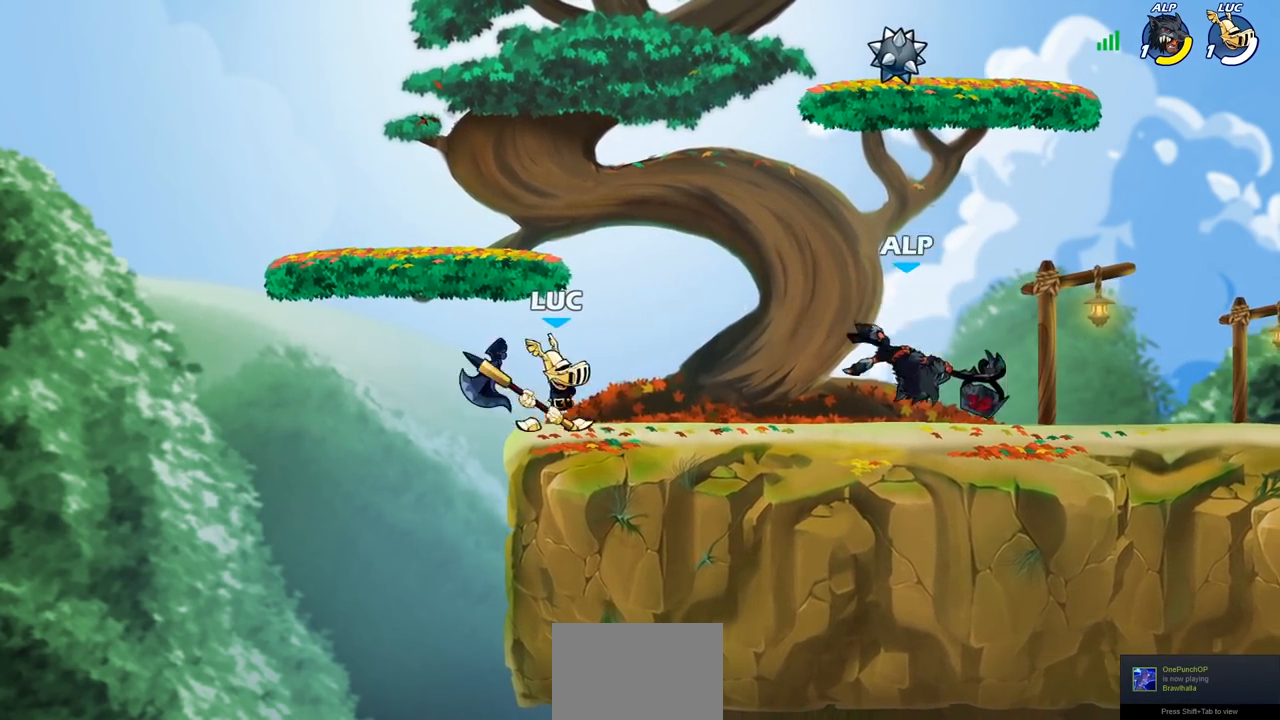
{"buttons": [], "left_stick": "left", "right_stick": "center", "events": [[167, "R2", "up"], [200, "left_stick", "left"]]}
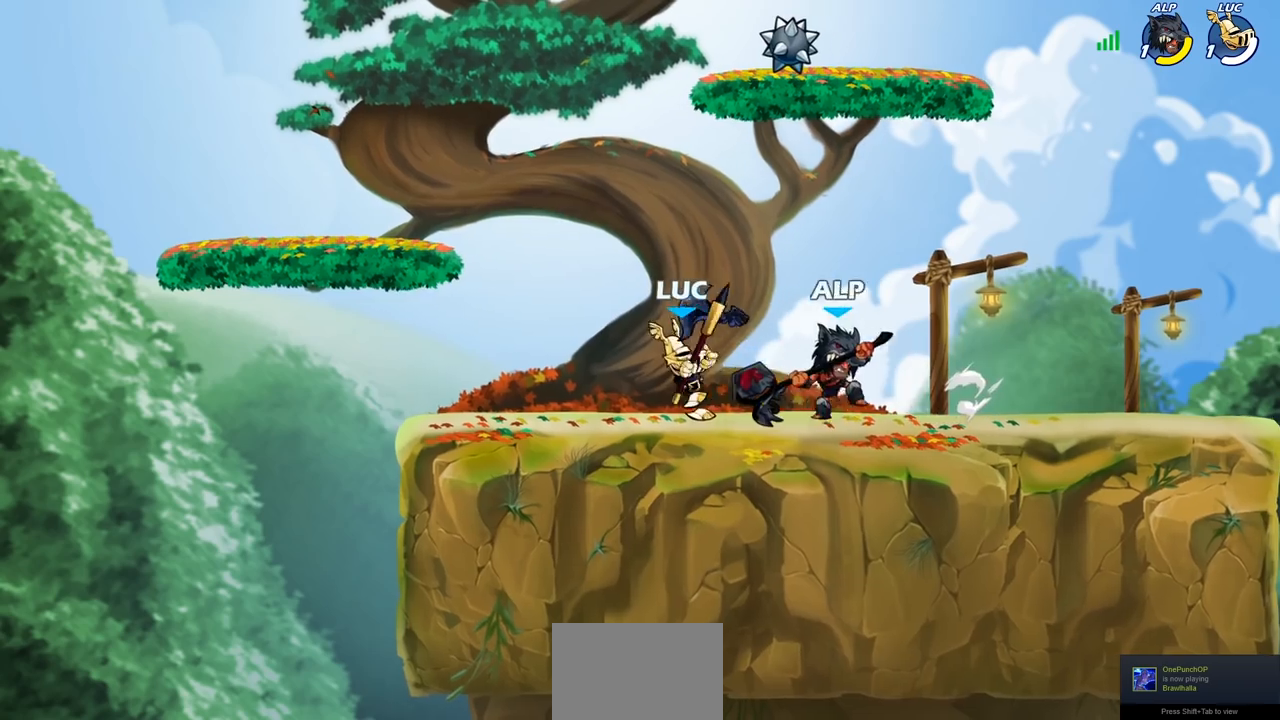
{"buttons": [], "left_stick": "center", "right_stick": "center", "events": [[233, "left_stick", "up-right"], [333, "left_stick", "center"], [350, "SQUARE", "down"], [450, "SQUARE", "up"]]}
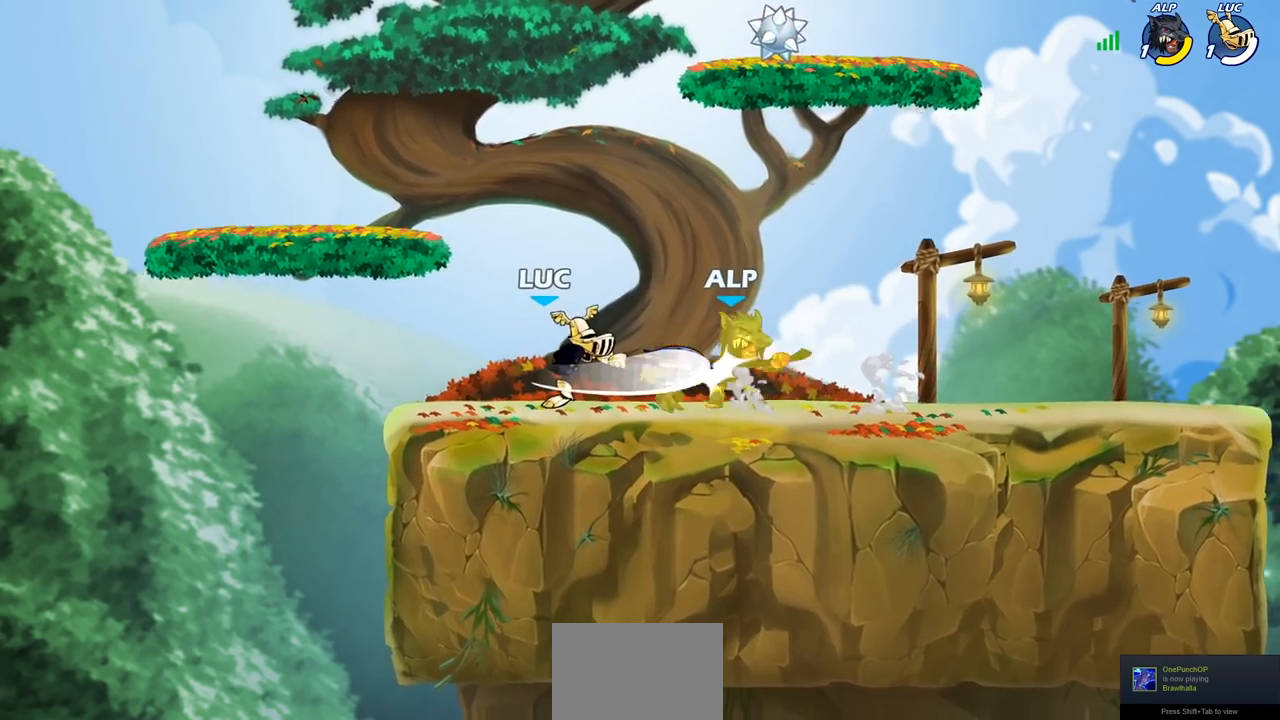
{"buttons": ["SQUARE"], "left_stick": "right", "right_stick": "center", "events": [[50, "SQUARE", "down"], [167, "SQUARE", "up"], [250, "SQUARE", "down"], [350, "SQUARE", "up"], [433, "SQUARE", "down"], [483, "left_stick", "right"]]}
--- --- ---
[WHAT YOU NEED TO DO]: Restate the material above word for word, so that nothing changes except that the pictures are gone.

[PROBLEM SOLUTION]:
{"buttons": [], "left_stick": "left", "right_stick": "center", "events": [[167, "R2", "up"], [200, "left_stick", "left"]]}
{"buttons": [], "left_stick": "center", "right_stick": "center", "events": [[233, "left_stick", "up-right"], [333, "left_stick", "center"], [350, "SQUARE", "down"], [450, "SQUARE", "up"]]}
{"buttons": ["SQUARE"], "left_stick": "right", "right_stick": "center", "events": [[50, "SQUARE", "down"], [167, "SQUARE", "up"], [250, "SQUARE", "down"], [350, "SQUARE", "up"], [433, "SQUARE", "down"], [483, "left_stick", "right"]]}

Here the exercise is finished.